DOCUMENTFRAGMENT:
++++++++

Aan het slot van deze paragraaf herhalen we de essentie van de
variantieanalyse. We verdelen de totale variantie in twee delen: de
mogelijk systematische variantie tussen groepen of condities, en de
variantie binnen groepen of condities (d.i. altijd aanwezige, toevallige
fluctuatie tussen replicaties). De toetsingsgrootheid $F$ bestaat uit de
verhouding tussen deze twee varianties. We toetsen eenzijdig of $F=1$,
en verwerpen H0 als $F>1$ zodanig dat de kans
$P(F|\textrm{H0}) < \alpha$. De gemiddelde scores van de groepen of
condities zijn dan hoogstwaarschijnlijk niet alle gelijk. We weten
daarmee nog niet welke groepen van elkaar verschillen, daarvoor is nog
verdere (post-hoc) analyse nodig
(§\@ref(sec:anova-oneway-posthoc) hieronder).
### Een formele uitleg {#sec:anova-oneway-formeel}
Voor onze uitleg beginnen we met de geobserveerde scores. We nemen aan
dat de scores zijn opgebouwd volgens een bepaald statistisch model, nl.
als de optelsom van het populatiegemiddelde ($\mu$), een systematisch
effect ($\alpha_j$) van de $j$'de conditie of groep (over $k$ condities
of groepen), en een toevallig effect ($e_{ij}$) voor de $i$'de
replicatie binnen de $j$'de conditie of groep (over $N$ replicaties in
totaal). In formule:
$$x_{ij} = \mu + \alpha_{j} + e_{ij}$$
Ook hier
weer ontleden we dus iedere score in een systematisch deel en een
toevallig deel. Dat geldt niet alleen voor de scores zelf, maar ook voor
de afwijkingen van iedere score ten opzichte van het totale gemiddelde
(zie §\@ref(sec:anova-oneway-uitleg)).

++++++++

GEGEVENSUITTREKSELS:
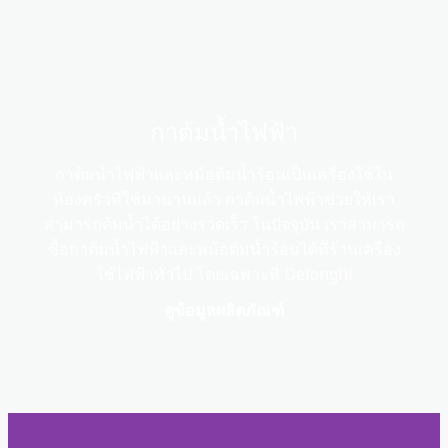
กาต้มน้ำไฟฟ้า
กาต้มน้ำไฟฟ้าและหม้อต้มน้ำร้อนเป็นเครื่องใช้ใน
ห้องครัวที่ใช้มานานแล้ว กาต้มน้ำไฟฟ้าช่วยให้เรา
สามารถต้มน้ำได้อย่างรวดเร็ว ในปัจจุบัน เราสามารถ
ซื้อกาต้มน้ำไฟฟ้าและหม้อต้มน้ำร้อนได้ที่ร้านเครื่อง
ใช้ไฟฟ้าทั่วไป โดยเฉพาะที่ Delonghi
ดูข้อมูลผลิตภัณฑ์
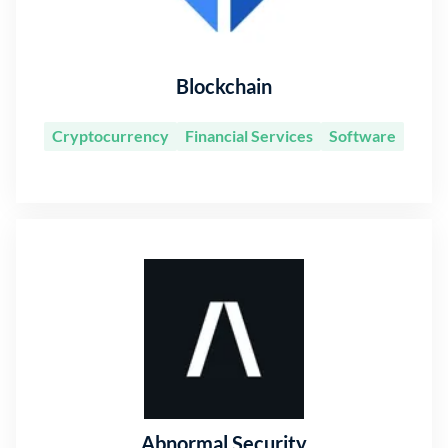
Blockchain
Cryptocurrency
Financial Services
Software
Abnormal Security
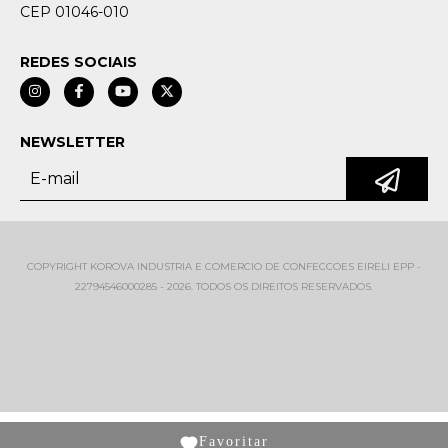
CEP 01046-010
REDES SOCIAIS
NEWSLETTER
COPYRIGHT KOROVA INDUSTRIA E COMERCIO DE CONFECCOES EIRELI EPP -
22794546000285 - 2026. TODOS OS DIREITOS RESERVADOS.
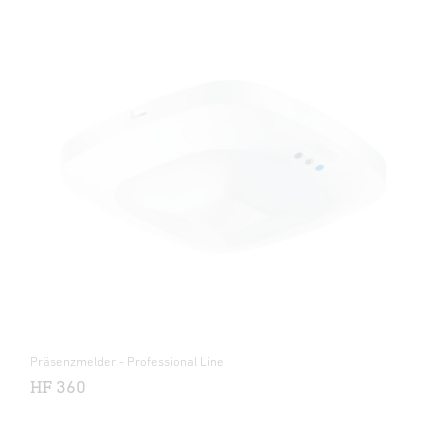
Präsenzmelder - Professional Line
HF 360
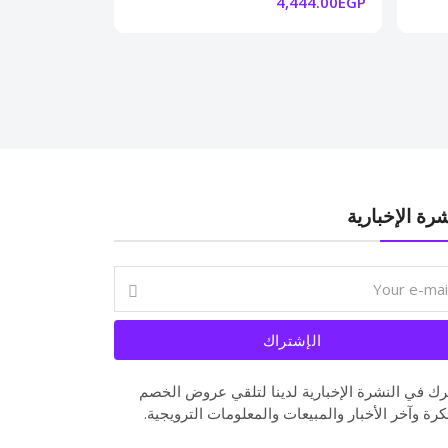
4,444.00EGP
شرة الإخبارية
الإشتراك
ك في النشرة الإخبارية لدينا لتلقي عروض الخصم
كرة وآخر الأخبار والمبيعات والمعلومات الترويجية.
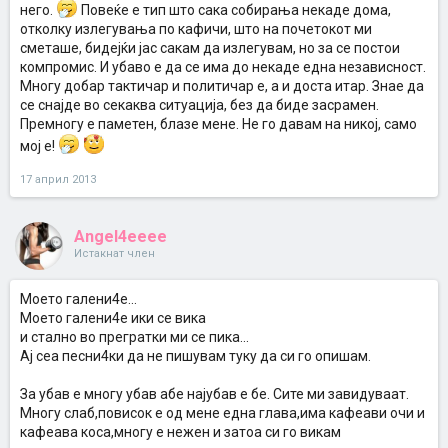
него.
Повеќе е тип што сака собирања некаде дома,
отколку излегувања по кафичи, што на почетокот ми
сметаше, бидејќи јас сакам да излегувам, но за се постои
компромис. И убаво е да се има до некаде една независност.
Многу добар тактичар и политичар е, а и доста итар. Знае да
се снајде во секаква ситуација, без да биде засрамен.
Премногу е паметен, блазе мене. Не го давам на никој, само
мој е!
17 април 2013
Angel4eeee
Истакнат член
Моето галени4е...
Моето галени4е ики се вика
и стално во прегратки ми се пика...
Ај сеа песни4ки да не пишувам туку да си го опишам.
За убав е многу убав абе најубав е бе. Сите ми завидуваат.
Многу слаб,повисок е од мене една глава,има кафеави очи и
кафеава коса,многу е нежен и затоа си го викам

++++++++

OPDRACHT 1: Wat is er volgens de tekst over variantieanalyse nog nodig om te weten welke groepen van elkaar verschillen?
OPDRACHT 2: Schrijf de tekst over variantieanalyse verder, aansluitend op de laatste zin.

ANTWOORD 1: Daarvoor is nog verdere (post-hoc) analyse nodig.

ANTWOORD 2:
Er zijn derhalve drie varianties van belang. Ten eerste de totale
variantie (zie vergelijking
\@ref(eq:variantie), afgekort tot `t`) over alle $N$
observaties uit alle groepen of condities tezamen:
\begin{equation}
(\#eq:MStotal)
s^2_t = \frac{ \sum (x_{ij} - \overline{x})^2 } {N-1}
\end{equation}
Ten tweede de variantie tussen (Eng. 'between', afgekort tot`b`) de
groepen of condities:
\begin{equation}
(\#eq:MSbetween)
s^2_b = \frac{ \sum_{j=1}^{j=k} n_j (\overline{x_j} - \overline{x})^2 } {k-1}
\end{equation}
en ten derde de variantie binnen (Eng. 'within', afgekort tot `w`) de
groepen of condities:
\begin{equation}
(\#eq:MSwithin)
s^2_w = \frac{ \sum_{j=1}^{j=k} \sum_i (x_{ij} - \overline{x_j})^2 } {N-k}
\end{equation}
In deze vergelijkingen worden de *tellers* gevormd door de som van de
gekwadrateerde afwijkingen ('sums of squares', afgekort `SS`). In de
vorige paragraaf hebben we aangegeven dat de afwijkingen bij elkaar
optellen, en dat geldt dan ook voor de gesommeerde en gekwadrateerde
afwijkingen:
\begin{align}
(\#eq:SStotal)
{ \sum (x_{ij} - \overline{x})^2 } &=
{ \sum_{j=1}^{j=k} n_j (\overline{x_j} - \overline{x})^2 } +
{ \sum_{j=1}^{j=k} \sum_i (x_{ij} - \overline{x_j})^2 } \\
\textrm{SS}_t &= \textrm{SS}_b + \textrm{SS}_w
\end{align}
De
*noemers* van de varianties worden gevormd door de vrijheidsgraden
('degrees of freedom', afgekort `df`, zie
§\@ref(sec:ttoets-vrijheidsgraden)). Voor de variantie tussen
groepen $s^2_b$ is dat het aantal groepen of condities, minus 1 ($k-1$).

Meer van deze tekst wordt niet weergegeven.